Sus ojos se oscurecieron mientras se imaginaba golpeándolo y arrastrándolo hacia el balcón de su habitación para lanzarlo desde allí.
Sus ojos se entrecerraron y una sonrisa malvada se formó en su rostro mientras frotaba sus manos.
Los ojos de Leo se estrecharon sobre su rostro mientras murmuraba:
—¿Por qué estás tan feliz?
¿Qué tienes en mente?
Ella parpadeó mientras levantaba los ojos y luego, con una amplia sonrisa en su rostro, respondió:
—¡Estoy pensando en comer esos pasteles también!
¡Se ven muy deliciosos!
Ambos sabían que estaba mintiendo por la forma en que pestañeaba, pero él no quería que ella dijera la verdad frente a nadie.
Quién sabe qué pensamiento malvado se estaba formando en su mente.
—¡Prueba esto, esto también está delicioso!
—Martin, que había estado en silencio todo este tiempo, le acercó los rollos de fruta que estaban a su lado.
Los ojos de Evan brillaron cuando vio más comida dulce en sus manos y asintió con una amplia sonrisa en su rostro.
Tomó un rollo y lo puso en su boca con ojos satisfechos.

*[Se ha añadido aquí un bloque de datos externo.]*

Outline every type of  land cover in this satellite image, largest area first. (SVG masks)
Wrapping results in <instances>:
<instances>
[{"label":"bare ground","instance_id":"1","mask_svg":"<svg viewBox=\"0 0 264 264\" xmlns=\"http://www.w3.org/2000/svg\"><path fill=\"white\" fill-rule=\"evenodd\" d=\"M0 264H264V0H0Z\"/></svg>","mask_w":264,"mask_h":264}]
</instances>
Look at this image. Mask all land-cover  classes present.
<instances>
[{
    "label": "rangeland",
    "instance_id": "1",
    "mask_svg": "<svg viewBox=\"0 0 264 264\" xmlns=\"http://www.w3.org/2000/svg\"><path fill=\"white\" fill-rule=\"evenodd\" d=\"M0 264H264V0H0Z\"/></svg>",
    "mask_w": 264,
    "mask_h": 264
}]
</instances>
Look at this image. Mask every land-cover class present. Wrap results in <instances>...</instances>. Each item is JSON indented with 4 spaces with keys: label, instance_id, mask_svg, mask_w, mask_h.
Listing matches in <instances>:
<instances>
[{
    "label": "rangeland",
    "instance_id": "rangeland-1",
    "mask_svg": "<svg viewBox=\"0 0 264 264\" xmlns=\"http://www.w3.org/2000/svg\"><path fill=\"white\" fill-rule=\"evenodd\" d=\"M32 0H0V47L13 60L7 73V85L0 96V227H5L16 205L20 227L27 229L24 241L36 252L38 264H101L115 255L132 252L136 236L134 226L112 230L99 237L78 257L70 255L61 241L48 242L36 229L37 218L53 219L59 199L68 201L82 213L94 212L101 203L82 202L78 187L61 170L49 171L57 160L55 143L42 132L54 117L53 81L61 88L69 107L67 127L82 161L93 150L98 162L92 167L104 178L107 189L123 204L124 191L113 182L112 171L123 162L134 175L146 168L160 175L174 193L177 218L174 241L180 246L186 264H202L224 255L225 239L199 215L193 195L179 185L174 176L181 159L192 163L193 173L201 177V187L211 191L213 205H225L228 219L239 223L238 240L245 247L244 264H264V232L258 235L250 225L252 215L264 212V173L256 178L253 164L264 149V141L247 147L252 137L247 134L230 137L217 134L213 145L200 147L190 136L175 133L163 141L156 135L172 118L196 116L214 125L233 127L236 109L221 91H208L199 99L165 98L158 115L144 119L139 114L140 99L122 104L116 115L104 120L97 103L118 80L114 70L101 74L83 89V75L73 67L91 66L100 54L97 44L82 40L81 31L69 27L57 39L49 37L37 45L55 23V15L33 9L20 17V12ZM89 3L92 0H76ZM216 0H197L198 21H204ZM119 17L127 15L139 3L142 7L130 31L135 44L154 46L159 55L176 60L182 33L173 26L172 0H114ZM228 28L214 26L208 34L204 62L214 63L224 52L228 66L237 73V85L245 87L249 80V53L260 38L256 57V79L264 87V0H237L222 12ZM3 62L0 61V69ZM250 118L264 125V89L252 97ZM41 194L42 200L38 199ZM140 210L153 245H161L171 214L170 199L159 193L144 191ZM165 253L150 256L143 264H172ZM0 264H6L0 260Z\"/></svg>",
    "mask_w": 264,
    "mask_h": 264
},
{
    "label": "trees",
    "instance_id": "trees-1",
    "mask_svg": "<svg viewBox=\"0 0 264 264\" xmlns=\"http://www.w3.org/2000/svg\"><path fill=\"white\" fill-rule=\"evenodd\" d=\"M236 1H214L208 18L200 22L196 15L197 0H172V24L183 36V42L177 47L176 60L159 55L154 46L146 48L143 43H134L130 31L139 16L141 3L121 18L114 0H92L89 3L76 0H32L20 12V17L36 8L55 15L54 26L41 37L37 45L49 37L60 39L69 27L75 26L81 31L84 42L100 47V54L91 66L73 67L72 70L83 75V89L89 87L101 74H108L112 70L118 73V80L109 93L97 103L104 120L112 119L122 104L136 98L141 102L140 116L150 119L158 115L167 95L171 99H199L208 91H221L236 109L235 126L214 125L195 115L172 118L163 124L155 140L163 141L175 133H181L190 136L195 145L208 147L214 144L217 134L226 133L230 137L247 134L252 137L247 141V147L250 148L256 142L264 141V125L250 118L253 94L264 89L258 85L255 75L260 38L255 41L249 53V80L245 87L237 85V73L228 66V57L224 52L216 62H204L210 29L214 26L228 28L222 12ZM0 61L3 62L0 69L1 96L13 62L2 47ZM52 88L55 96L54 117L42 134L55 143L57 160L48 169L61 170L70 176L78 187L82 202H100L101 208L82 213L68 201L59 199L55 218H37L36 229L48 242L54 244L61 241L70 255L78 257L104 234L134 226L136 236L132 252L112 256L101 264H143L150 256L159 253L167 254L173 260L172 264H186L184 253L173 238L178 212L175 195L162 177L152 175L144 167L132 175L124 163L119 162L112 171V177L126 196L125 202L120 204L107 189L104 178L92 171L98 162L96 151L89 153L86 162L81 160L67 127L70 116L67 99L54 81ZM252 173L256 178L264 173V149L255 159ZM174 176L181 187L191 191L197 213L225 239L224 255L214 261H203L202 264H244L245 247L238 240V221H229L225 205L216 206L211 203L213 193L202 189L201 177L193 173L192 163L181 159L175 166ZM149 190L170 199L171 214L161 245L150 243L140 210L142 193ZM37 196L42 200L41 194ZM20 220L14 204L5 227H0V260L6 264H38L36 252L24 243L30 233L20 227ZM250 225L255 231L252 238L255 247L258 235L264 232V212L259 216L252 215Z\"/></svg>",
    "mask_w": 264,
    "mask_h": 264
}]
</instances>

La crema dulce y el suave sabor de las frutas se derritieron en su boca y sus ojos se llenaron de alegría, pero justo cuando cerró los ojos, el roce de su lengua la estremeció.
El momento en que él había lamido sus labios apareció en su mente y abrió los ojos abruptamente, tomó la servilleta con la velocidad de un rayo y limpió su cara ya limpia.
No quería que él repitiera sus acciones de nuevo.
Incluso el pensamiento de ello era suficiente para aumentar su ritmo cardíaco otra vez.
Ni siquiera se volvió para mirarlo ni una vez mientras bajaba la cabeza y continuaba disfrutando de su comida.
Leo, que ni siquiera había tocado ninguno de los platos ni una sola vez, entrecerró los ojos al ver cómo Martin trataba de acercarse a ella una vez más.
¿Acaso no había mostrado claramente que ella estaba con él?
Sin embargo, ¡el hombre no la dejaba ir!
Qué hombre tan vergonzoso.
Pero cuando notó que incluso ella se inclinaba hacia Martin y seguía sus sugerencias mientras disfrutaban de su comida, su rostro se oscureció nuevamente.
El aire frío comenzó a emanar de su cuerpo y toda la habitación comenzó a congelarse.
La Tía Martha observaba la escena desde la distancia y sintió alegría en su corazón cuando percibió celos en el rostro de Leo.
—¿Estás tan hambrienta?
Todos dejaron de comer hace mucho tiempo, ¿cuándo terminarás?
—más que impaciencia por salir de la casa, quería librarse de la mirada de Martin que seguía fija en el rostro de ella.
Estaba perdiendo la paciencia y no quería actuar impulsivamente de nuevo.
—Déjala comer un rato, joven.
Tengo algo importante que discutir contigo.
Así que ven conmigo.
Al escuchar sus palabras, ella frunció el ceño y miró la comida en su plato con reluctancia, el cielo ya se había oscurecido, así que él debía querer irse a casa, pero aun así ella no quería marcharse tan temprano.